Barry Callebaut adopts determined tone with latest results, despite “unprecedented market volatility”

Barry Callebaut has struck a determined stance on its outlook for the remainder of 2025, despite “unprecedented volatility” in cocoa markets that have seen sales volumes drop 4.7% against the previous year,  to 1,085,048 tonnes, as it releases its six month results for 2025, reports Neill Barston.

Peter Feld, CEO of the Swiss headquartered firm asserted that there remained major challenges in the market for which it was prepared to handle – including the ongoing comparatively high prices of cocoa that it said had increased 95% against the same period last year.

Consequently, amid market tests impacting on its operations, the company’s net profits for the first six months of its financial year stood at €63.5 million, down 69%, which came despite sales revenues being 56% up at €7.28 billion for the period.

As the company observed, overall sales volumes for Global Chocolate decreased by -4.5% in an international market that is presently experiencing a downturn of around 2.4% amid consumer caution, according to Nielsen.

Significantly, Barry Callebaut noted that Food Manufacturers were significantly impacted by market dynamics with large pricing actions, historically low levels of customer orders and other short-term changes to customer behaviour given the volatility. Its gourmet division delivered 0.7% growth. It recovered in the second quarter with resilient demand across most territories.
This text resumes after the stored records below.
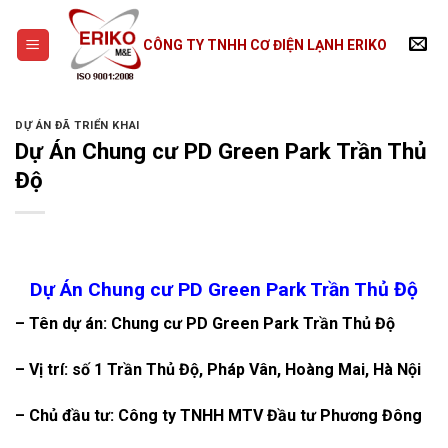
Skip
to
CÔNG TY TNHH CƠ ĐIỆN LẠNH ERIKO
content
DỰ ÁN ĐÃ TRIỂN KHAI
Dự Án Chung cư PD Green Park Trần Thủ
Độ
Dự Án Chung cư PD Green Park Trần Thủ Độ
– Tên dự án: Chung cư PD Green Park Trần Thủ Độ
– Vị trí: số 1 Trần Thủ Độ, Pháp Vân, Hoàng Mai, Hà Nội
– Chủ đầu tư: Công ty TNHH MTV Đầu tư Phương Đông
On a regional level, the chocolate group stated that its strongest performing region in volume terms was within Latin America, up 7.5%, while Asia Pacific, Middle East and Africa attained 1.8% gains, while there was a 2.3% decline in North America, and figures for West Europe in sales volumes were down 7.6%, as consumers household budgets have been affected by uncertain economic conditions.

The prospect of US tariffs has also introduced another factor of uncertainty for the industry, with the Ivory Coast initially facing taxes at more than 20%. However, the latest statement to emerge from the White House yesterday confirmed that countries, with the exception of China, were being placed on a standard 10% tariff rate while any further rises were being paused for a period of 90 days.

This latest missive came in response to major stock market volatility which saw a reported figure of 6 trillion being wiped off overall market values at the prospect of fresh tariffs, though results improved at news of the suspension of tariffs, which were due to hit all commodities, including cocoa.

Peter Feld, CEO of Barry Callebaut Group commented: “We are playing to win as we navigate the disruptive market environment. The intense cocoa bean price volatility had a significant impact on the industry, customer behaviour and our financial performance in H1 24/25. Yet the market challenges further underpin the rationale and importance of BC Next Level to unlock sustainable profitable growth.

“We made strong progress on important initiatives in the first half, including all social plans completed, FTE rightsizing, implementation of our four Global Business Services (GBS) hubs, four factory closures and SKU simplification ahead of plan. We are building an even stronger supply network in North America, with plans to significantly expand capacity in the US., in addition to the recent investment in Brantford (Canada).

“At the same time, we are taking decisive strategic steps to enhance our operating and financing model in the new market reality, which will drive higher returns, enable deleveraging and ultimately build Barry Callebaut into an even stronger leader to the benefit of all our stakeholders.”